Horror em Amityville
The Amityville Horror, 1979 // Baseado em uma suposta história real, que deu origem a um livro escrito por Jay Anson, o filme é dirigido por Stuart Rosenberg e conta a história da Família Lutz, que deu o azar de comprar uma linda casa em que, aparentemente, um massacre havia ocorrido. George (James Brolin) e Kathy Lutz (Margot Kidder) se mudaram com seus três filhos para uma casa em Long Island, mas logo coisas terríveis começaram a acontecer no local, criando um clima de paranoia que iria desaguar na completa loucura do patriarca da família. O filme teve algumas sequências, além de vários remakes.
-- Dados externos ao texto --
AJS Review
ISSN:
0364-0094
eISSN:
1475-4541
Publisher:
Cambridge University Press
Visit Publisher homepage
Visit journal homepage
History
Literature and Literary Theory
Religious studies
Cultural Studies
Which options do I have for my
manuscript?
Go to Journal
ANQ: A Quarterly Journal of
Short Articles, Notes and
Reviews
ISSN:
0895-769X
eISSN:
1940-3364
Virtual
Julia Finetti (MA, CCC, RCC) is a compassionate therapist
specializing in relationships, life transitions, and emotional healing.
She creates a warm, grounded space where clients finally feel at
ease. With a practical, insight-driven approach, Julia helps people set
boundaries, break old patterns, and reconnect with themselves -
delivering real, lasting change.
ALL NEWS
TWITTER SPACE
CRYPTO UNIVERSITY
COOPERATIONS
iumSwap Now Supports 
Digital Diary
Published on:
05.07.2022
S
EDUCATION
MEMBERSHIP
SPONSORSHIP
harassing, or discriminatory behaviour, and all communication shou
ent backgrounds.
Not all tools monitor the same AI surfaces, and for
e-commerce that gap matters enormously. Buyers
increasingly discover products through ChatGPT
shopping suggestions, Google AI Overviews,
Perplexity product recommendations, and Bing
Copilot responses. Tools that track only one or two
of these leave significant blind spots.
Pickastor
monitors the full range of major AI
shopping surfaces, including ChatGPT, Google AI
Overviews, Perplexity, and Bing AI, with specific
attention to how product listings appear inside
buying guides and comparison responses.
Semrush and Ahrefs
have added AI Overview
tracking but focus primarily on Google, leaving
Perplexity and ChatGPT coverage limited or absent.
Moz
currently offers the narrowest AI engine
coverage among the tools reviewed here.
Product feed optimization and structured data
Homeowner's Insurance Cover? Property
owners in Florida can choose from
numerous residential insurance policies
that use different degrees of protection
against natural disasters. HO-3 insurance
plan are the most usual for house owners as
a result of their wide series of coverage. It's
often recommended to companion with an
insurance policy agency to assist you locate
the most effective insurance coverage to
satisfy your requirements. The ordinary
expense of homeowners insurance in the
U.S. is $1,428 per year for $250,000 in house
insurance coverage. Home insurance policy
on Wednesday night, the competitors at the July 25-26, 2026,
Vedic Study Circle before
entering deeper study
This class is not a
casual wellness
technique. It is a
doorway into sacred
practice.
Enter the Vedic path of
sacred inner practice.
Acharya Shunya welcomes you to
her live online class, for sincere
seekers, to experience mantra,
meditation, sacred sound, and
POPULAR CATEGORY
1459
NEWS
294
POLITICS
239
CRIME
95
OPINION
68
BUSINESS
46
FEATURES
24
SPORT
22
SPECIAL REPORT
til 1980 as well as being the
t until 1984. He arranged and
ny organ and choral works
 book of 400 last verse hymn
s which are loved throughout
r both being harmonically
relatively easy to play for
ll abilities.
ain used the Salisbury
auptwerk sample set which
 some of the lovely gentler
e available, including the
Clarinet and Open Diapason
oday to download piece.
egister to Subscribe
É uma das histórias mais conhecidas de casas assombradas dos Estados Unidos, que levou até os investigadores Lorraine e Ed Warren ao local.
O universo de Invocação do Mal
Invocação do Mal, 2013; Annabelle, 2014; A Freira, 2018; e outros // Um universo grande e complexo que traz várias ligações entre si e com a temática religiosa. Os filmes principais, Invocação do Mal e Invocação do Mal 2 dirigidos por James Wan, e o ainda não lançado Invocação do Mal 3, que está sendo dirigido por Michael Chaves, acompanham algumas das investigações mais conhecidas do casal Ed e Lorraine Warren, vividos no cinema por Patrick Wilson e Vera Farmiga. Os filmes apresentam exorcismos e situações sobrenaturais, além da presença da própria Igreja Católica, que se envolveu em muitos dos casos do casal.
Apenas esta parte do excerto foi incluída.